A única regulamentação existente referente ao biocombustível é a resolução ANP Nº 43/2009, que estabelece os requisitos para cadastramento de fornecedor, comercialização e envio de dados de etanol combustível à ANP.
Já a nova proposta estabelece os requisitos necessários para a exportação de todos os combustíveis, incluindo o etanol, que agora é contemplado na regulamentação.
Entre os pontos considerados na nova regra estão obrigações como a autorização prévia da ANP para o exercício da atividade, assim como a autorização dos pedidos de importação e de exportação – que, a partir de agora, passam a ser analisados pelo Siscomex –, procedimentos de controle da qualidade, permissões de comercialização exterior e os casos de revogação.
Exclusivamente em relação ao etanol, a regulamentação ainda determina que a mistura entre o anidro e gasolina A somente poderá ser realizada por distribuidores de combustíveis líquidos autorizados pela ANP.
Tratamento específico para o etanol
No tempo determinado para a consulta e a audiência públicas, nomes relevantes do setor participaram com comentários e apresentações.
A União da Indústria da Cana-de-Açúcar (Unica) esteve presente na audiência pública e questionou o fato de que “a minuta de resolução proposta não incorpora algumas especificidades observadas no mercado de etanol carburante”.

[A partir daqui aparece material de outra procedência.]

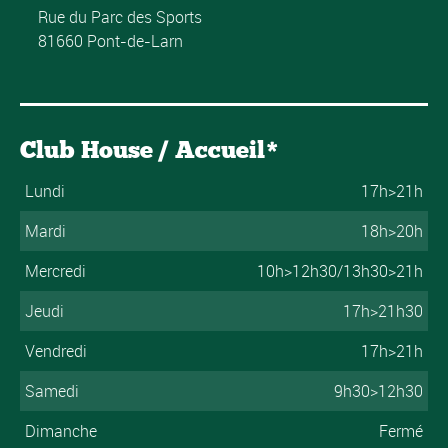
Rue du Parc des Sports
81660 Pont-de-Larn
Club House / Accueil*
Lundi
17h>21h
Mardi
18h>20h
Mercredi
10h>12h30/13h30>21h
Jeudi
17h>21h30
Vendredi
17h>21h
Samedi
9h30>12h30
Dimanche
Fermé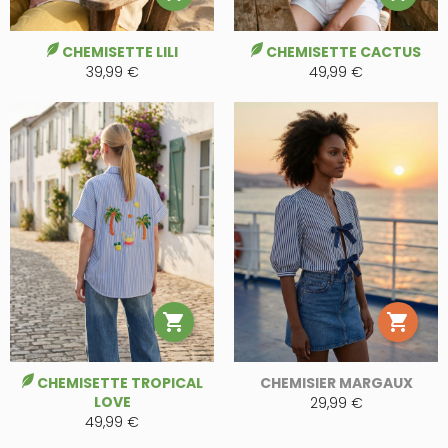
CHEMISETTE LILI
CHEMISETTE CACTUS
39,99 €
49,99 €


CHEMISETTE TROPICAL
CHEMISIER MARGAUX
LOVE
29,99 €
49,99 €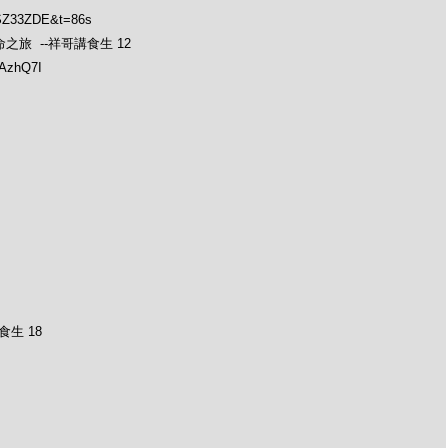
PSZ33ZDE&t=86s
士的生命之旅 --祥哥講食生 12
1AzhQ7I
食生 18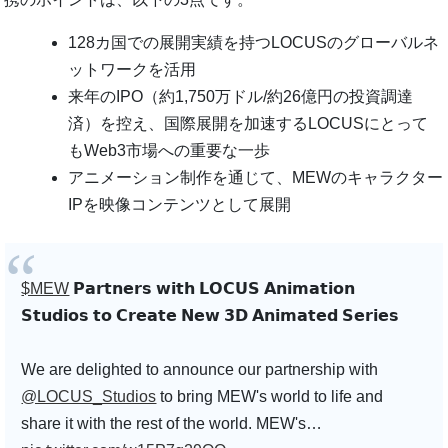
128カ国での展開実績を持つLOCUSのグローバルネ
ットワークを活用
来年のIPO（約1,750万ドル/約26億円の投資調達
済）を控え、国際展開を加速するLOCUSにとって
もWeb3市場への重要な一歩
アニメーション制作を通じて、MEWのキャラクター
IPを映像コンテンツとして展開
$MEW
𝗣𝗮𝗿𝘁𝗻𝗲𝗿𝘀 𝘄𝗶𝘁𝗵 𝗟𝗢𝗖𝗨𝗦 𝗔𝗻𝗶𝗺𝗮𝘁𝗶𝗼𝗻
𝗦𝘁𝘂𝗱𝗶𝗼𝘀 𝘁𝗼 𝗖𝗿𝗲𝗮𝘁𝗲 𝗡𝗲𝘄 𝟯𝗗 𝗔𝗻𝗶𝗺𝗮𝘁𝗲𝗱 𝗦𝗲𝗿𝗶𝗲𝘀
We are delighted to announce our partnership with
@LOCUS_Studios
to bring MEW's world to life and
share it with the rest of the world. MEW's…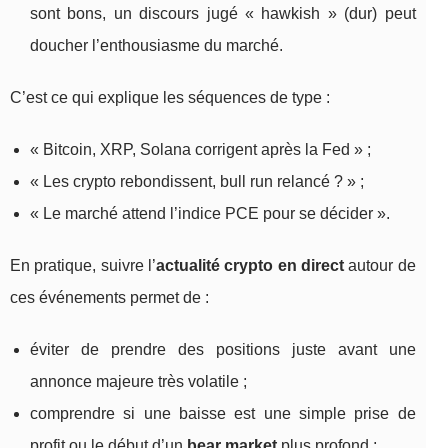
sont bons, un discours jugé « hawkish » (dur) peut
doucher l’enthousiasme du marché.
C’est ce qui explique les séquences de type :
« Bitcoin, XRP, Solana corrigent après la Fed » ;
« Les crypto rebondissent, bull run relancé ? » ;
« Le marché attend l’indice PCE pour se décider ».
En pratique, suivre l’
actualité crypto en direct
autour de
ces événements permet de :
éviter de prendre des positions juste avant une
annonce majeure très volatile ;
comprendre si une baisse est une simple prise de
profit ou le début d’un
bear market
plus profond ;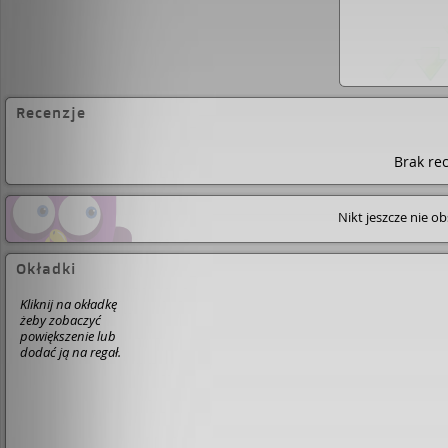
Recenzje
Brak rec
Nikt jeszcze nie o
Okładki
Kliknij na okładkę
żeby zobaczyć
powiększenie lub
dodać ją na regał.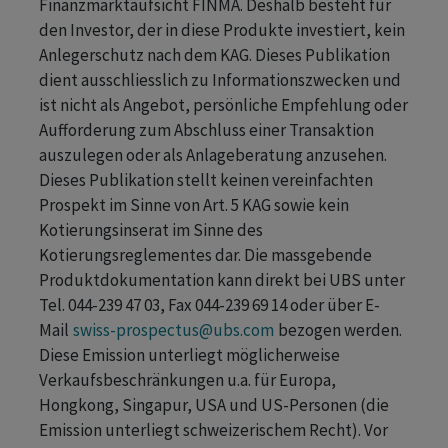
Finanzmarktaufsicht FINMA. Deshalb besteht für
den Investor, der in diese Produkte investiert, kein
Anlegerschutz nach dem KAG. Dieses Publikation
dient ausschliesslich zu Informationszwecken und
ist nicht als Angebot, persönliche Empfehlung oder
Aufforderung zum Abschluss einer Transaktion
auszulegen oder als Anlageberatung anzusehen.
Dieses Publikation stellt keinen vereinfachten
Prospekt im Sinne von Art. 5 KAG sowie kein
Kotierungsinserat im Sinne des
Kotierungsreglementes dar. Die massgebende
Produktdokumentation kann direkt bei UBS unter
Tel. 044-239 47 03, Fax 044-239 69 14 oder über E-
Mail
swiss-prospectus@ubs.com
bezogen werden.
Diese Emission unterliegt möglicherweise
Verkaufsbeschränkungen u.a. für Europa,
Hongkong, Singapur, USA und US-Personen (die
Emission unterliegt schweizerischem Recht). Vor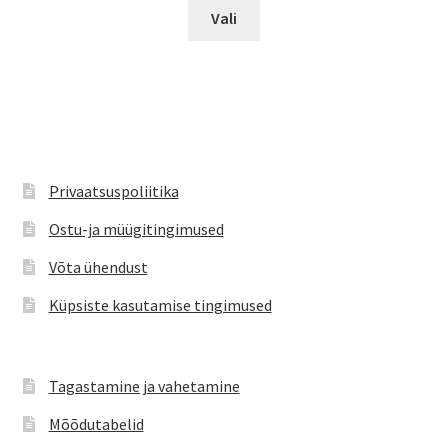
Sellel
oli:
on:
Vali
tootel
€11.95.
€7.99.
on
mitu
varianti.
Valikuid
saab
teha
Privaatsuspoliitika
tootelehel.
Ostu-ja müügitingimused
Võta ühendust
Küpsiste kasutamise tingimused
Tagastamine ja vahetamine
Mõõdutabelid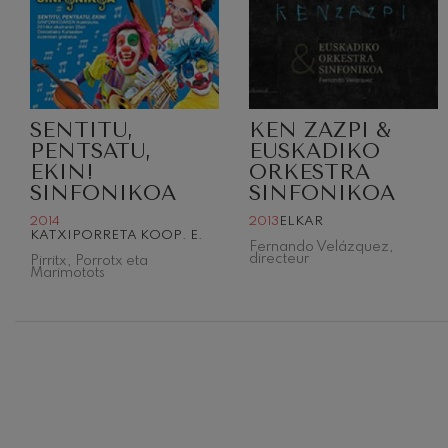
SENTITU,
KEN ZAZPI &
PENTSATU,
EUSKADIKO
EKIN!
ORKESTRA
SINFONIKOA
SINFONIKOA
2014
2013
ELKAR
KATXIPORRETA KOOP. E.
Fernando Velázquez,
12
AOÛT, 202
directeur
Pirritx, Porrotx eta
MERCREDI,
Marimotots
H.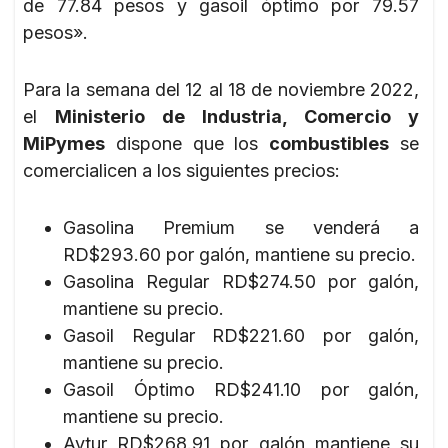
de 77.84 pesos y gasoil óptimo por 79.57
pesos».
Para la semana del 12 al 18 de noviembre 2022,
el
Ministerio de Industria, Comercio y
MiPymes
dispone que los
combustibles
se
comercialicen a los siguientes precios:
Gasolina Premium se venderá a
RD$293.60 por galón, mantiene su precio.
Gasolina Regular RD$274.50 por galón,
mantiene su precio.
Gasoil Regular RD$221.60 por galón,
mantiene su precio.
Gasoil Óptimo RD$241.10 por galón,
mantiene su precio.
Avtur RD$268.91 por galón mantiene su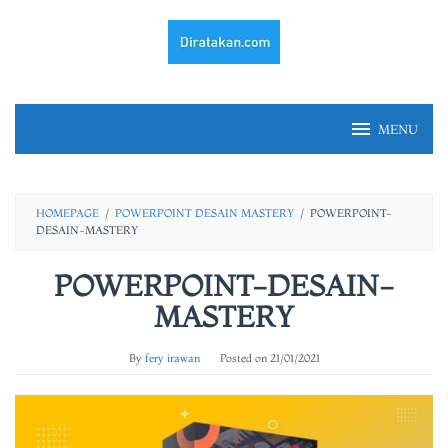
Skip
to
content
MENU
HOMEPAGE
/
POWERPOINT DESAIN MASTERY
/
POWERPOINT-
DESAIN-MASTERY
POWERPOINT-DESAIN-
MASTERY
By
fery irawan
Posted on
21/01/2021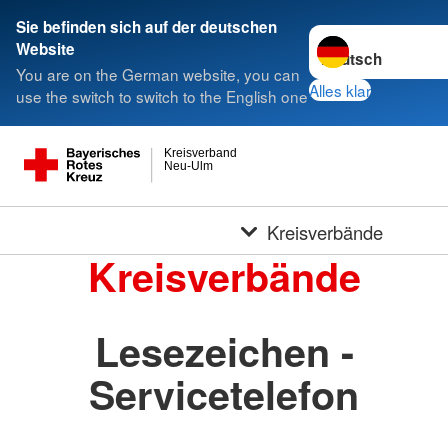
Sie befinden sich auf der deutschen
Sprache wechseln 
Website
You are on the German website, you can
Alles klar
use the switch to switch to the English one
Kreisverband
Neu-Ulm
Kreisverbände
Kreisverbände
Lesezeichen -
Servicetelefon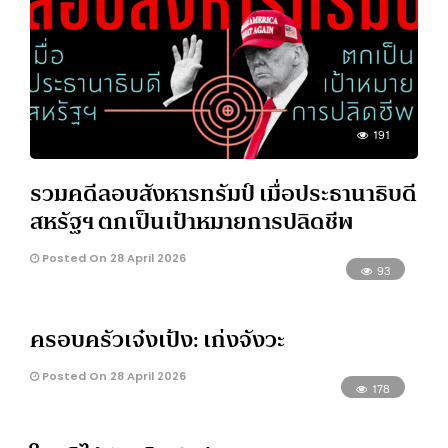
191
รวมคดีลอบสังหารทรัมป์ เมื่อประธานาธิบดี
สหรัฐฯ ตกเป็นเป้าหมายการปลิดชีพ
Posted On 28 April 2026
93
ครอบครัวเจ๋งเป้ง: เก่งจังวะ
Posted On 28 April 2026
178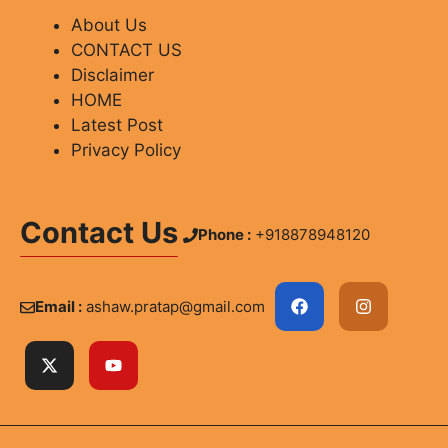
About Us
CONTACT US
Disclaimer
HOME
Latest Post
Privacy Policy
Contact Us
Phone :
+918878948120
Email :
ashaw.pratap@gmail.com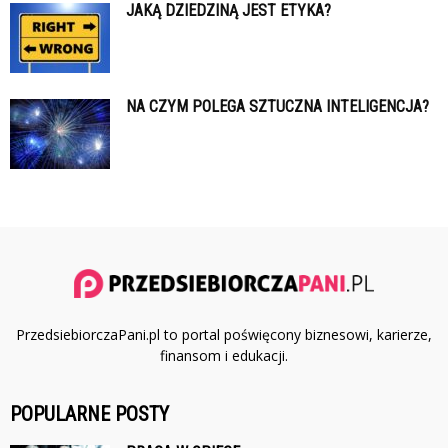
JAKĄ DZIEDZINĄ JEST ETYKA?
NA CZYM POLEGA SZTUCZNA INTELIGENCJA?
PrzedsiebiorczaPani.pl to portal poświęcony biznesowi, karierze,
finansom i edukacji.
POPULARNE POSTY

Assim, a entidade pede a inclusão das cooperativas de produtores e da empresa comercializadora de etanol entre as entidades que podem importar ou exportar produtos. Também foi solicitada a possibilidade da importação de produtos distintos daqueles que as empresas já estão autorizadas a comercializar e a extensão das exigências de estocagem mínima para o distribuidor. Além disso, a Unica ainda questiona a impossibilidade de identificação da finalidade do etanol exportado, tanto na norma quanto no Siscomex.
Já a Raízen Energia acredita que a pessoa física ou jurídica que exportar biocombustíveis ou produtos de etanol não necessita de autorização da ANP para fazê-lo. “O controle da atividade de exportação de biocombustíveis e produtos pelo cadastro do agente e reporte das operações via SIMP é suficiente”, argumenta a empresa.
Dessa forma, a Raízen alega que o processo será simplificado, “dando eficiência e competitividade à atividade exportadora nacional”. Ainda assim, a empresa indica que a necessidade de registro e do envio das informações de movimentação dos produtos deve ser mantida, evitando a revisão da norma vigente sobre esse assunto.